Can be attributed to good quality, high tech, steel belted tires and

God’s merciful, loving, miracle to spare my life

And the life of the other driver.

My recovery from the plague, HIV, or covid-19

Can be attributed to good, peer reviewed science and

God’s mercy, love, and plan for me to live another day.

Make every miracle an opportunity to witness to

The amazing grace and unlimited love of God.

Context reveals the depravity of this world and the abundance of God’s kingdom.

Contrast the abundance and waste of Herod’s gluttonous, adulterous party

With the party Jesus throws out of compassion

For the crowd out in the wilderness.

Jesus starts with nearly nothing:

Five loaves.

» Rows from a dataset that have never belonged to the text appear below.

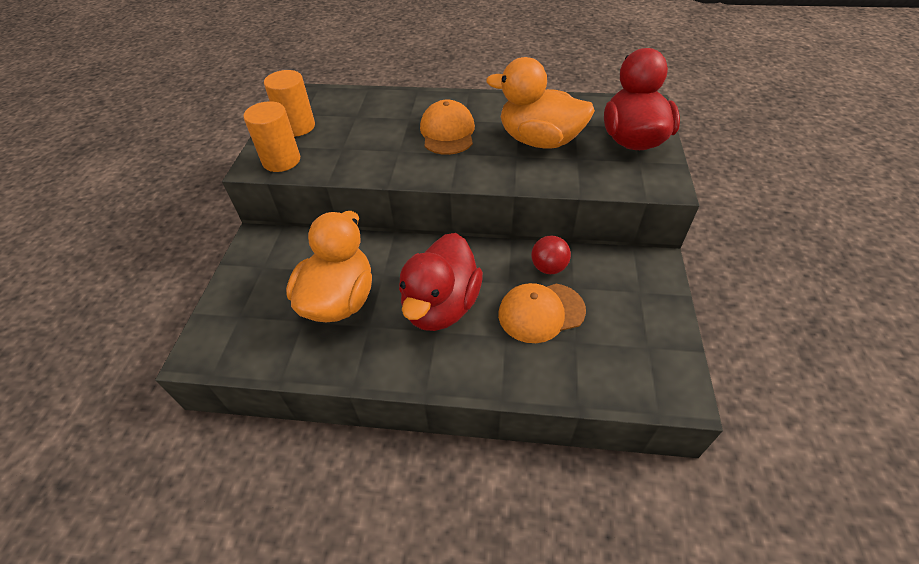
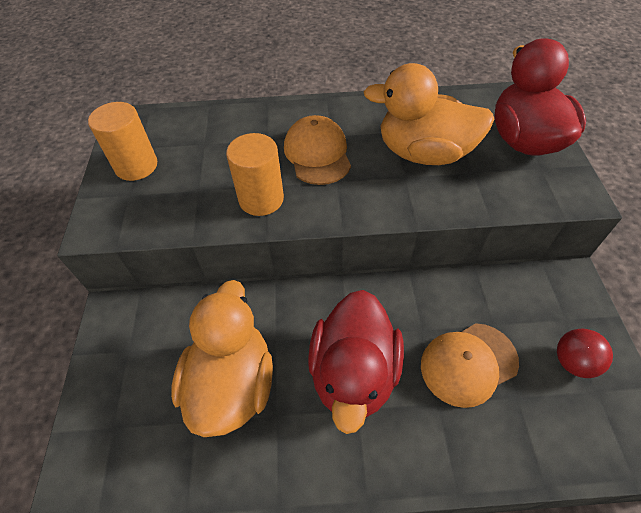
camera: 10 degrees left, 5 degrees up
orange cylinder [243,101,300,172] -> orange cylinder moved to [226,133,284,216]
red ball [531,235,571,274] -> red ball moved to [557,329,613,378]

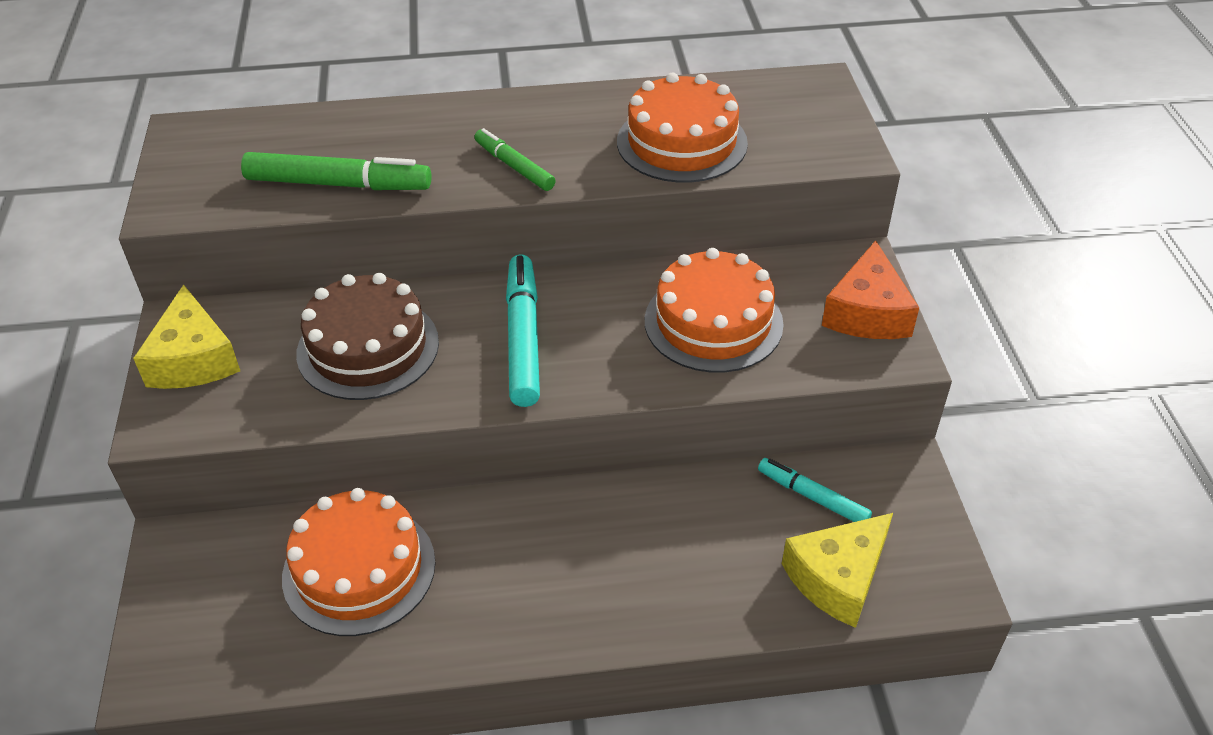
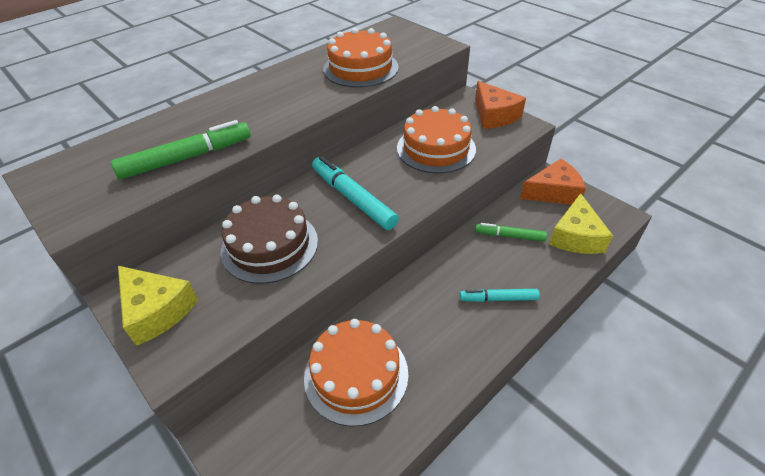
camera: 35 degrees left, 0 degrees up
green marker [474,128,556,191] -> green marker moved to [475,223,547,242]
turquoise marker [758,458,872,522] -> turquoise marker moved to [460,289,540,302]
none -> orange cheese [520,159,586,205]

Three fish.

That’s all.

That’s it.

Gathered from five thousand people, plus women and children.

The God of Creation,

Fully human in the being of Jesus,

Takes nothing and turns it into something.

Jesus takes scarcity and miraculously turns it into abundance.

This is God’s way.

How does this apply to our lives today?

The way disciples of Jesus think and talk about money

Reveals much about our trust and faith in the Lord’s abundance.

All my life,

As a child and preacher’s kid, and

Throughout my 35 years of pastoral ministry

I’ve heard moaning and groaning, grumbling and complaining,

About insecurity and scarcity:

“We don’t have enough …

Money, volunteers, youth, or children.”

“We can’t ask people to do more, increase their pledges, to tithe, to grow the financial capacity of the church.”

Beloved friends, the stewardship capacity of every parish

Is deeply related to this Gospel passage

Of Jesus feeding the 5,000 with five loaves and two fish.

We see 5 loaves, 2 fish, and a hungry crowd.

We think we live in scarcity.

The tendency is to hoard and save for a rainy day.

The tendency is to cut expenses to the bone and complain when income takes a similar dive.

Jesus proves us otherwise.

5,000 fed, full, and satisfied members of the crowd,

Along with women and children

Testifies to the abundant environment and nature of God.

Gather the leftovers friends.

After everyone is fed, we can still return 12 baskets of food to Jesus.

The church thrives when we come to accept the abundance of God. 

It is easy to proclaim “Our God is an abundant God”

But it is hard to trust that it is true.

Rejection and grief

Led Jesus to a very dark valley filled with shadows and death.

Rejection and grief

Led Jesus to a very deserted place.

Sickness and a desire to be cured brought crowds of desperate people to him.

Compassion compelled Jesus to act.

Jesus healed the sick,

Every last one of them.

Hunger and scarcity grew with the late afternoon sun.

Compassion compelled Jesus to act.

Jesus turned just five loaves and two fish

Into a banquet of abundance,

Feeding every last one of them,

Complete with twelve baskets left over.

God uses compassion to compel us to act, too.

Where is your compassion leading you?

What are you going to do about it?

Trust in God’s miracles.

Trust that God provides with abundance.